Когда-то Мстислава Добужинского назвали лучшим читателем среди графиков Петербурга. Я бы причислил Шемякина к той же когорте великих читателей среди художников, невзирая на их жанровую специализацию. Тот же Анатолий Эфрос с его смелым сценическим прочтением русской и мировой классики: Гоголь, Шекспир, Достоевский, Чехов, Мольер, Булгаков. Думаю, Шемякин — лучший чтец поэзии Высоцкого, коли он сквозь магический кристалл времени увидел в нем трагического певца эпохи и сумел свое вид´ ение — как и видéние — запечатлеть в штрихах, линиях, композиции и цвете. Не в том даже дело, отчего страдает Гамлет — от самого себя или от своей эпохи? Разница между оптимистом и пессимистом отражена в множестве историй и анекдотов. Однако именно трагическое мироощущение адекватно, впору, под стать трагическому русскому веку, в котором выпало жить и погибнуть Владимиру Высоцкому. Именно поэтому в его личной судьбе отразилась трагедия трагической России, прошу прощения за тавтологию, но именно в ней и смысл.
Хочу быть верно понятым. Трагическая судьба евреев в прошлом столетии — холокост, этот цунами антисемитизма, уничтоживший две трети европейского еврейства, если не способствовал (не хочу быть кощунником), то не помешал триумфу этого народа, который окрасил в свой колор весь XX век, — Бродский называл его «жидовским веком». Несмотря на великие взлеты, трагическая судьба России была усугублена и продлена во времени и никакого просвета в конце этого бесконечного туннеля не видно. Увы.
Вот почему даже зонги Высоцкого к любимовскому спектаклю «Десять дней, которые потрясли мир», хронологически отнесенные к революциям 17-года, «когда в куски разлетелася корона», прочитывались тогда и до сих пор, особенно после прекрасного образа страстотерпицы России, распятой на кресте, в рисунке Шемякина, именно как «гераклитова метафора»:
«Ну что ж, четче, чем сказал Высоцкий, не скажешь! — комментирует Михаил Шемякин. — Я в этом рисунке постарался выразить то, о чем он пел и думал. Незавидная судьба у многострадальной России! Сколько раз вели мы ее, истерзанную и оплеванную, на очередное распинание. И сколько же будем еще распинать ее, глумиться над ней…»
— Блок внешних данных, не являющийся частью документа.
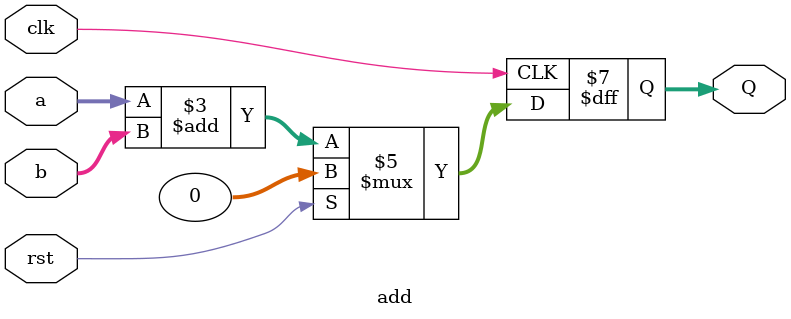
<source format=v>
module add #(parameter N=32)(  
      input [N-1:0] a,
      input [N-1:0] b, 
      input clk, rst,
	  output reg [N-1:0] Q
);  
always @(posedge clk) begin
    if (~rst)
	    begin
            Q = a + b; 
		end
	else
        Q<=0;
end
endmodule	    
</source>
Этой итоговой книге «Две судьбы» Высоцкого — Шемякина — с текстами и рисунками, фотографиями и воспоминаниями, комментами и факсимиле, в высшей степени присущи полифонизм, трагизм, многомыслие. Она не только о сдвоенной, переплетенной судьбе двух художников, но о трагической судьбе России под их пристальным скрещенным взглядом. Удивительное издание, и я благодарен Михаилу Шемякину за согласие дать фрагменты для моей книги.
Владимир Соловьев
Михаил Шемякин
Марина, Мариночка, Маринка
Под стать Володе была и Марина Влади. Подчас грубоватая в своей прямолинейности, она, невзирая на чины и звания, врубала не в бровь, а в глаз персоне, не отвечающей ее принципам справедливости и честности. Вот один из эпизодов, говорящих о непримиримом характере Марины. Поведал мне его сам Высоцкий.
Редакция газеты «Фигаро» устроила банкет в честь популярной французской кинозвезды Марины Влади. Банкет проводили в одном из фешенебельных домов на Елисейских Полях. Марина немного запаздывала, а приехавший ранее супруг великой актрисы — Владимир Высоцкий пил лимонад и вел беседу с каким-то белобрысым французским журналистом, к счастью блестяще говорящим по-русски. Ибо знаниями французского языка Володя так никогда и не блеснул, разве что на пластинке, записанной и изданной Мариной в Париже, носящей название «Натянутый канат», он с могучим славянским акцентом пропел две песни на языке галлов. Публики было много, в ожидании звезды люди потягивали легкие коктейли и прогуливались, поглядывая на часы. И вот Марина явилась. Поздоровавшись с устроителями приема, актриса подошла к супругу, продолжавшему беседу с белокурым французом. Француз протянул руку Марине и назвался Полем Торезом. Рукопожатие, однако, не состоялось. Марина резко отдернула свою руку и, изменившись в лице, переспросила: «Так вы и есть тот самый Поль Торез — журналист?» — «Да, мадам», — растерявшись ответствовал француз.